Widdershins:

(sometimes withershins, widershins or widderschynnes) means to take a course opposite that of the sun, going counterclock-wise, lefthandwise, or to circle an object, by always keeping it on the left. It also means "in a direction opposite to the usual," which is how I choose to take it in using it as the title of this blog. We're all in the same world finding our own way.

Tuesday, October 13, 2009

Something I wrote on Blackboard for my LGBT Lit Class

The Gay/Straight Binary


I found it interesting in my reading of Sedgwick's Epistemology of the Closet, when she mentions on page 55 the "attempts to name, explain, and define this new kind of creature, the homosexual person - a project so urgent that it spawned in its rage of distinction an even newer category, that of the heterosexual person."

This particular sentence seems to suggest that were it not for the search for a way to define a homosexual identity, there would not have been possible a heterosexuality, which by extension shows the inextricable link between the two. Which, as we've already discussed in our analysis of Judith Butler and Adrienne Rich, does not necessarily mean that homosexual and heterosexual practices have not existed, but that (and here I connect to D'Emilio) it is the rise of capitalist culture that allowed the emergence of a homosexual identity and by extension then it means capitalist culture allowed the rise of a named heterosexual identity.

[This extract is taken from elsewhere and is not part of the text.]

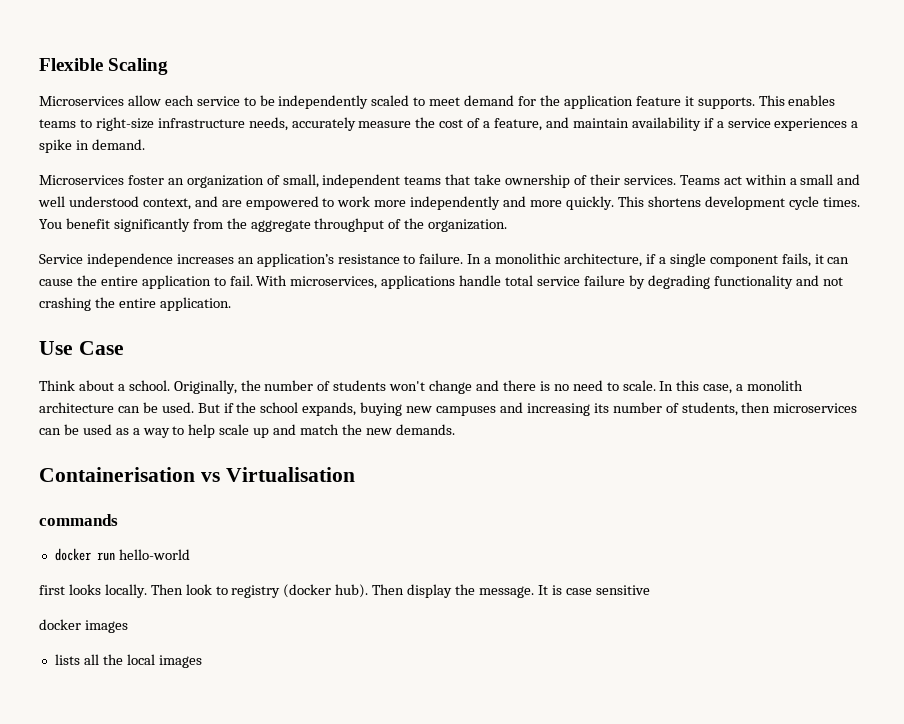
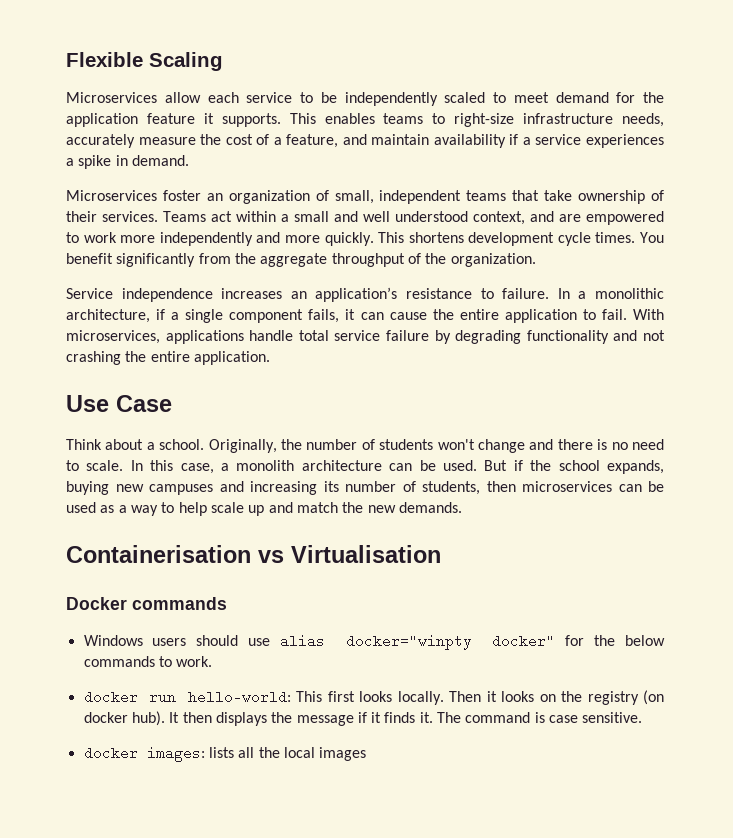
[39,514,118,526] commands -> [66,597,227,610] [83,634,665,650] [83,656,213,667] Docker commands // Windows users should use alias docker="winpty docker" for the below commands to work.
[118,549,190,560] hello-world // -> [187,690,323,704] hello-world: This
[185,584,548,598] look to registry (docker hub). Then display the message. It -> [486,690,665,705] [83,711,531,726] it looks on the registry (on docker hub). It then displays the message if it finds it. The command
[595,585,650,595] [39,619,128,633] sensitive // docker images // -> [582,712,643,723] [83,746,205,762] sensitive. // docker images:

Before the split that created this dependant binary system, there effectively was no heterosexuality. I call it a dependant binary system because without one the other would not exist. For lack of a better term, there were people and not-people. People, of course meaning parts of the nuclear family unit, and all others counting as abominations, witches or some other form of outcast from the norm of society.

So where does that put us now?

Clearly from the theory we've been reading the "gay" culture is a move to push past this restricting binary system would in many ways be beneficial, but as was mentioned at the very tail end of class, that is not the direction being taken by the LGBTQ movement. Is this binary essential to the establishment and creation of a strong queer culture that can work to break down what we've seen as the heterosexist views held (consciously or unconsciously) by the mainstream?

At one point, yes, this binary was essential. It has proven a valuable way to create a rallying point behind which to wave that rainbow flag, but it seems like this fight is progressing to a point where keeping the us vs. them mindset could actually prove a stumbling block. What's that tired adage? You catch more flies with honey than vinegar. And while I propose no actual solutions here, I think the necessary step is to change the mindset of a culture, which means rather than forcing your existence into view and banging pots and pans, we must use our power outside the culture to recognize the problems within it and help remedy them.

2 comments:

Tony said...

There is an interview in Cabinet issue 31 called " The Broken Circuit: An Interview with Lauren Berlant
Sina Najafi, David Serlin and Lauren Berlant:The political economy of shame" That talks about Sedgwick's text in some interesting ways that you might find interesting and useful

Unknown said...

Sweet, where would I find a copy of issue 31 of Cabinet?